_Required action_. Could you copy each line of the entries that contains "Moso"?

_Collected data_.
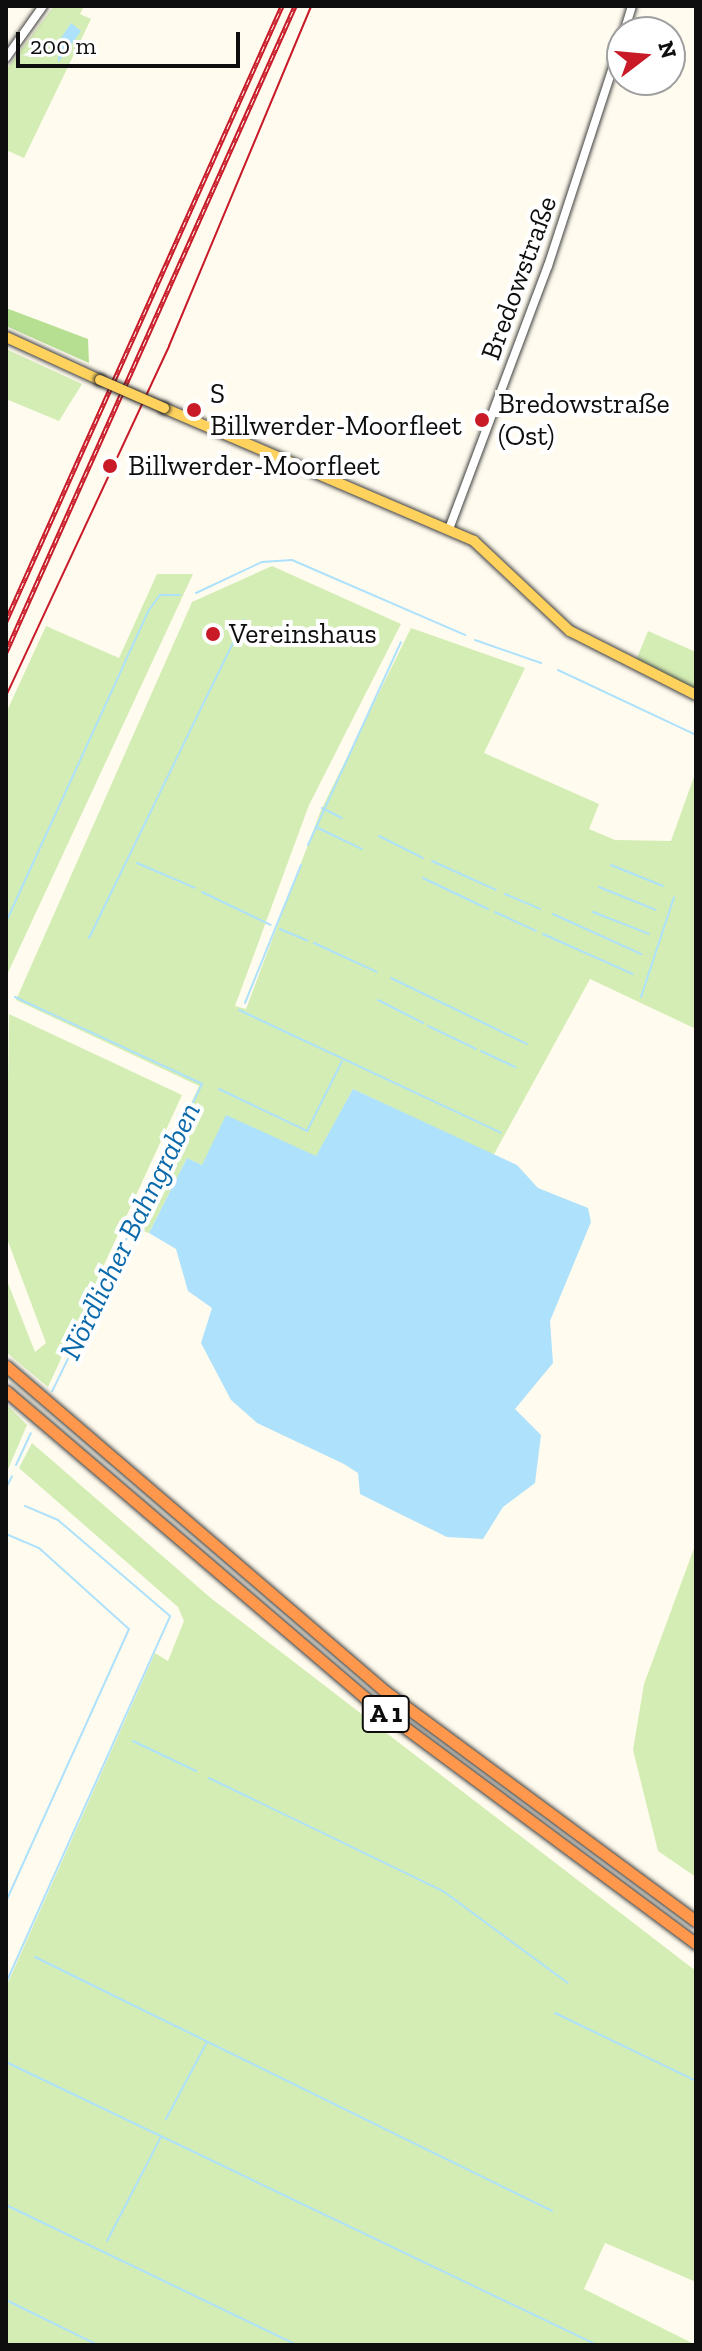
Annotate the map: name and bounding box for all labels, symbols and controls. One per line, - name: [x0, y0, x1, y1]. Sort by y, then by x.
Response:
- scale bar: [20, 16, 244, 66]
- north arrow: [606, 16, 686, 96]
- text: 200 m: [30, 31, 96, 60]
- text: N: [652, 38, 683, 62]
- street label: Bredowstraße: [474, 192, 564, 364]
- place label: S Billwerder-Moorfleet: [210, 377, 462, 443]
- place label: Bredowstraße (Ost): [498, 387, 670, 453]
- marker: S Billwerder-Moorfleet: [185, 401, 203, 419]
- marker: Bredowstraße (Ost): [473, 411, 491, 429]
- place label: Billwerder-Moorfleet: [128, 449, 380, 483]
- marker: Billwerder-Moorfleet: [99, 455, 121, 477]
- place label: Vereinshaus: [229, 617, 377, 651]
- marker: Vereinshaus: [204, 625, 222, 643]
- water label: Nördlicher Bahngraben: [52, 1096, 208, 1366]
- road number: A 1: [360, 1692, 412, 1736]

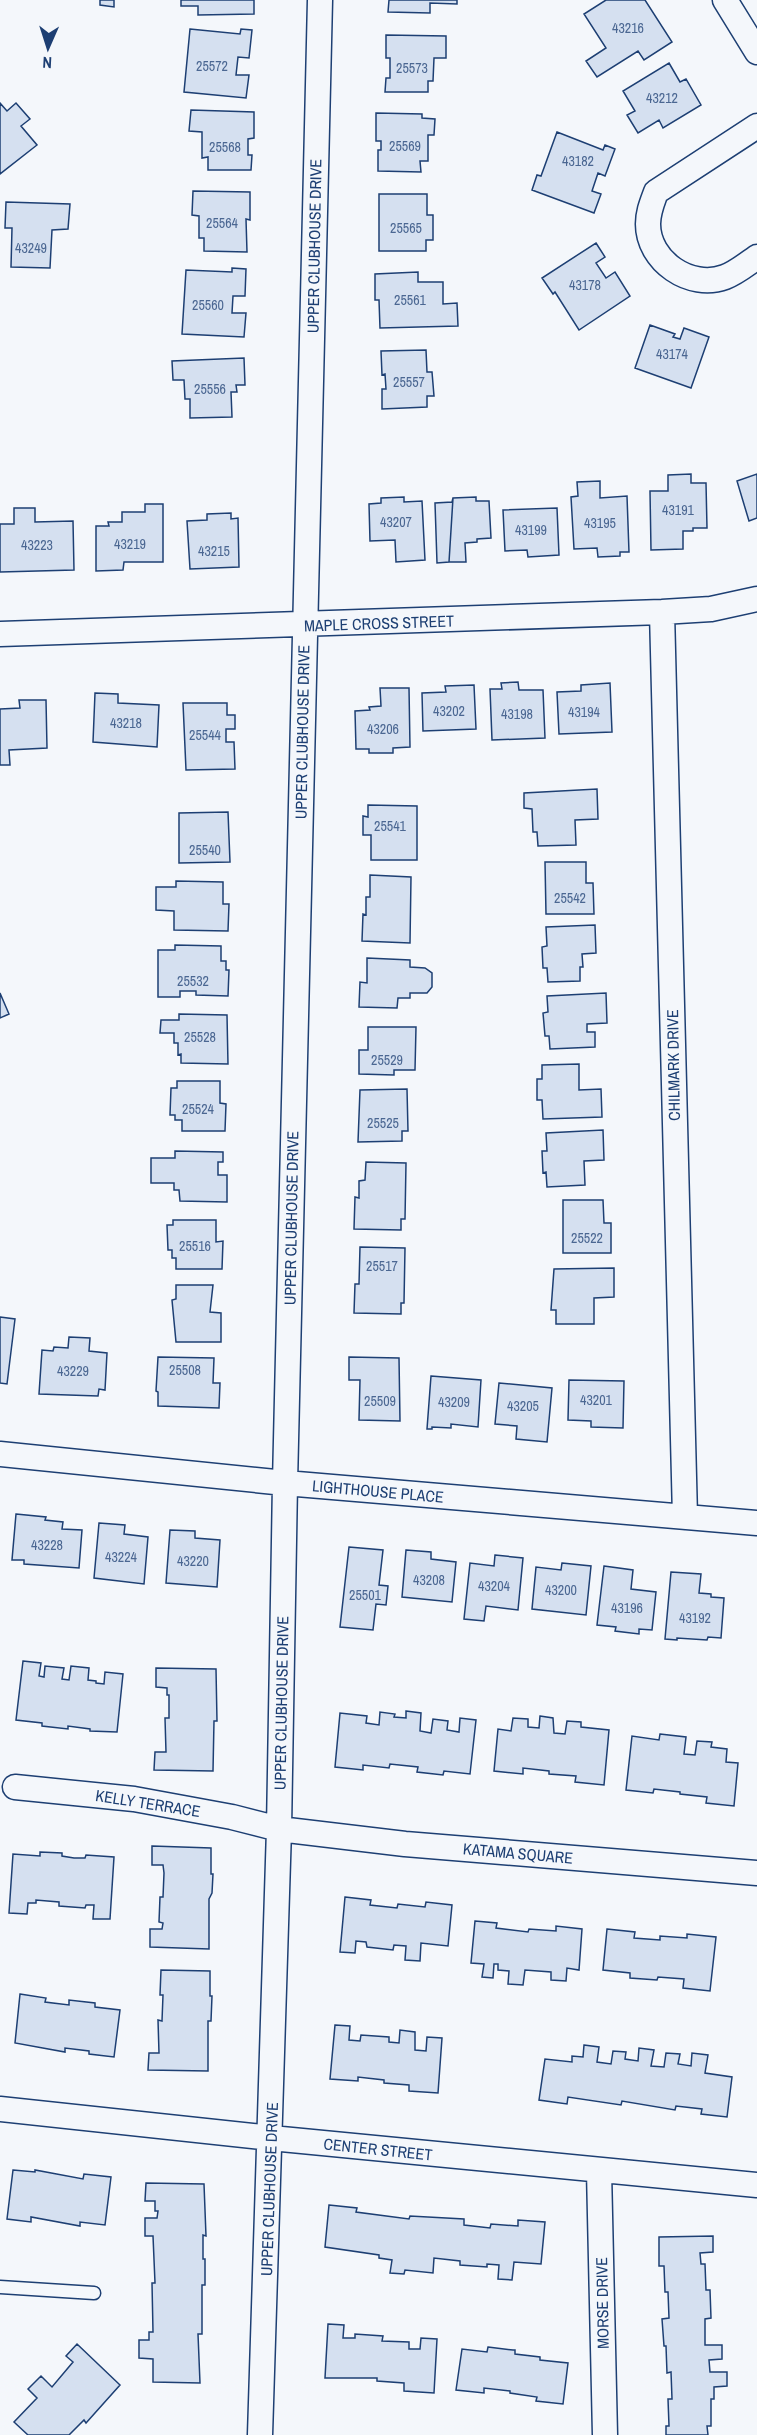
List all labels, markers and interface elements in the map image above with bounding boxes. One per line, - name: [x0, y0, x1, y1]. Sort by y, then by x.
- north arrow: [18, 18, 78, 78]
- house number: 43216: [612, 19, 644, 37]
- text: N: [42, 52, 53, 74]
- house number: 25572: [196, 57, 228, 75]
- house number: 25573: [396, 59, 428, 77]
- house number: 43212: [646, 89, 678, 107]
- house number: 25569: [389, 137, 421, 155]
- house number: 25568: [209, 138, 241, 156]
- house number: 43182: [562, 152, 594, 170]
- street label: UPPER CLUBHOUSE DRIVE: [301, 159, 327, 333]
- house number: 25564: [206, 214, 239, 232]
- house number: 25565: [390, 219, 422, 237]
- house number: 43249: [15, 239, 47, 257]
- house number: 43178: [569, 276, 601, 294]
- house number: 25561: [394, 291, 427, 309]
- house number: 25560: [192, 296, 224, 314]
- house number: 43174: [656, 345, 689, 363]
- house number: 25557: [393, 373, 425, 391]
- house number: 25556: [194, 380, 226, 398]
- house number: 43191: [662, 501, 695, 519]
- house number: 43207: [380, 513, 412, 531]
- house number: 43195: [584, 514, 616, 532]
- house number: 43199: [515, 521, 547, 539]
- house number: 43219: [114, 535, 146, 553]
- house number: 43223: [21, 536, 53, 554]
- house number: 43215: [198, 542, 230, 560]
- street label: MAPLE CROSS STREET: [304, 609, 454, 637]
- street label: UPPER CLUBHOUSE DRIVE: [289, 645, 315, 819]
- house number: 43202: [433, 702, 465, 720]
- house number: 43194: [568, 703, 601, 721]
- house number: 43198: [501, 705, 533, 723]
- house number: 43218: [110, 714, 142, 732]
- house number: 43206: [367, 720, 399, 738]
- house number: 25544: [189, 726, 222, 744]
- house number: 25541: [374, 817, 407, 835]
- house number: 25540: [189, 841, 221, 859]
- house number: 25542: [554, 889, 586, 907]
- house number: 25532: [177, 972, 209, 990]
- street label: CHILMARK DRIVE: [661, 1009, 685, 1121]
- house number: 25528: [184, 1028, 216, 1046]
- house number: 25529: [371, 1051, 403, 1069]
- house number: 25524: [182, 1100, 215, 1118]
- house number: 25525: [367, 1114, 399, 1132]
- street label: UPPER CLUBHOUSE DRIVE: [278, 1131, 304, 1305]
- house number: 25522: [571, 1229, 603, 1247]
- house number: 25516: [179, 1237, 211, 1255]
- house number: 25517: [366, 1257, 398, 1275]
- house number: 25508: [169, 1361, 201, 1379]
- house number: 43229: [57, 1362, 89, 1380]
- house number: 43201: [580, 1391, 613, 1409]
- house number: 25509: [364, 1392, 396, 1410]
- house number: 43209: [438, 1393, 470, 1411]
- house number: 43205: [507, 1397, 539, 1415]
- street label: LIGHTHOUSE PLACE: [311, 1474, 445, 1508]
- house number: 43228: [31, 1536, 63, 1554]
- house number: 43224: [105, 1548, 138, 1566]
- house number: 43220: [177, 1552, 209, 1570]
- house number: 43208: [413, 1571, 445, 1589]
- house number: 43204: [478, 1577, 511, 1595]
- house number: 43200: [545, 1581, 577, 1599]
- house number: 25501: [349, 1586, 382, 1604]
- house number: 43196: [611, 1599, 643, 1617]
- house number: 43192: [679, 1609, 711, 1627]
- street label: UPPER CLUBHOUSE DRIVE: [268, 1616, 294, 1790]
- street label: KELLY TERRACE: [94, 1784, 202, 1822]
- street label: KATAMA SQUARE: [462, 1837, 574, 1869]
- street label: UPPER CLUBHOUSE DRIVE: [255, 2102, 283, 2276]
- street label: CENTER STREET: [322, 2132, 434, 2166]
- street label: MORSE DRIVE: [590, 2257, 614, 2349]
--
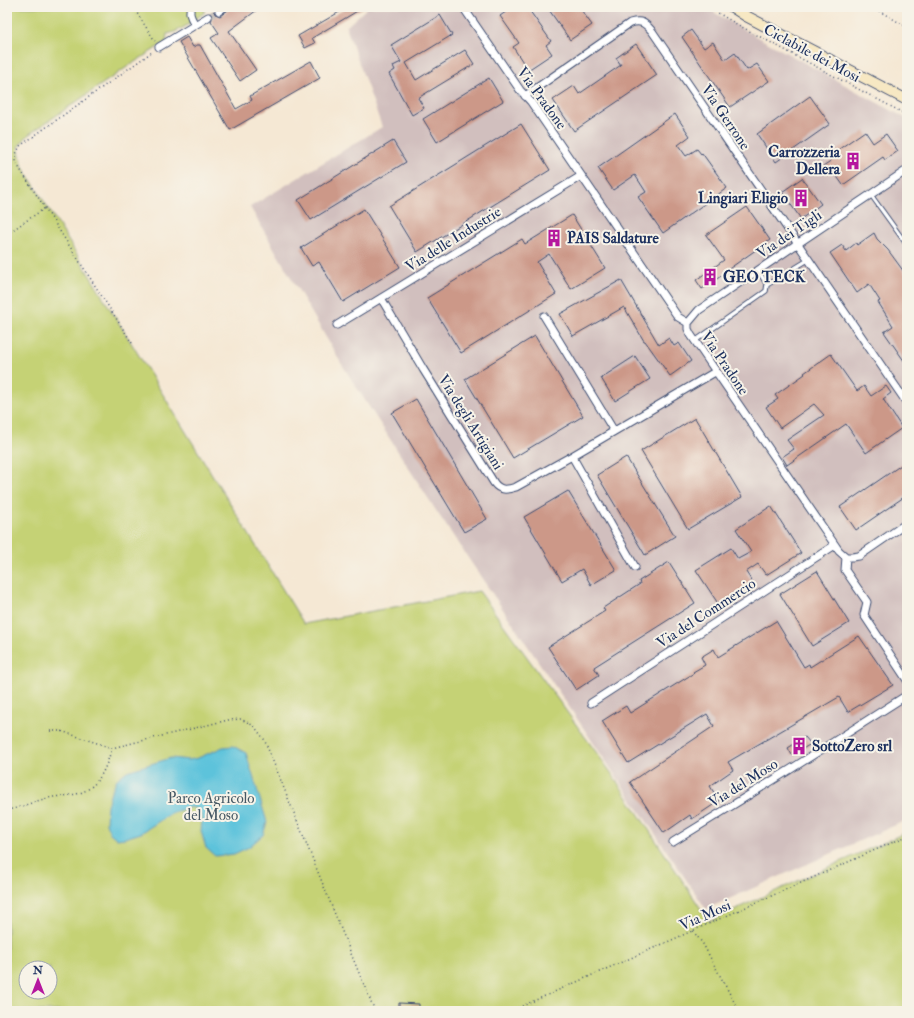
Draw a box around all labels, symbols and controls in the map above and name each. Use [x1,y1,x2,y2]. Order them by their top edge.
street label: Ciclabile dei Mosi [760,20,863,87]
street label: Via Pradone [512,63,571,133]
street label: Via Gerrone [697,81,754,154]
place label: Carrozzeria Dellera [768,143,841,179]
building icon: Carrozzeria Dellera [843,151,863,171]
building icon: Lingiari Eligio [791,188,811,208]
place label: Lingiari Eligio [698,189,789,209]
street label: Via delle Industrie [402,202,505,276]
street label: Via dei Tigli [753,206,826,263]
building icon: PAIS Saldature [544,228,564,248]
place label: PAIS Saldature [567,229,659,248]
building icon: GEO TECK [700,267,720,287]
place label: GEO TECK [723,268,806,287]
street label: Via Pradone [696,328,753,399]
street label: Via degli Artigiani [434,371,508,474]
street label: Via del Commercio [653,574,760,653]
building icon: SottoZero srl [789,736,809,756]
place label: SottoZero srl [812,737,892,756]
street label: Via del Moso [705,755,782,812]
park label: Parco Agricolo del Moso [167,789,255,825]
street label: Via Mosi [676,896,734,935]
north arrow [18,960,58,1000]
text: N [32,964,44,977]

_Task result_.
street label: Via del Moso [705,755,782,812]
park label: Parco Agricolo del Moso [167,789,255,825]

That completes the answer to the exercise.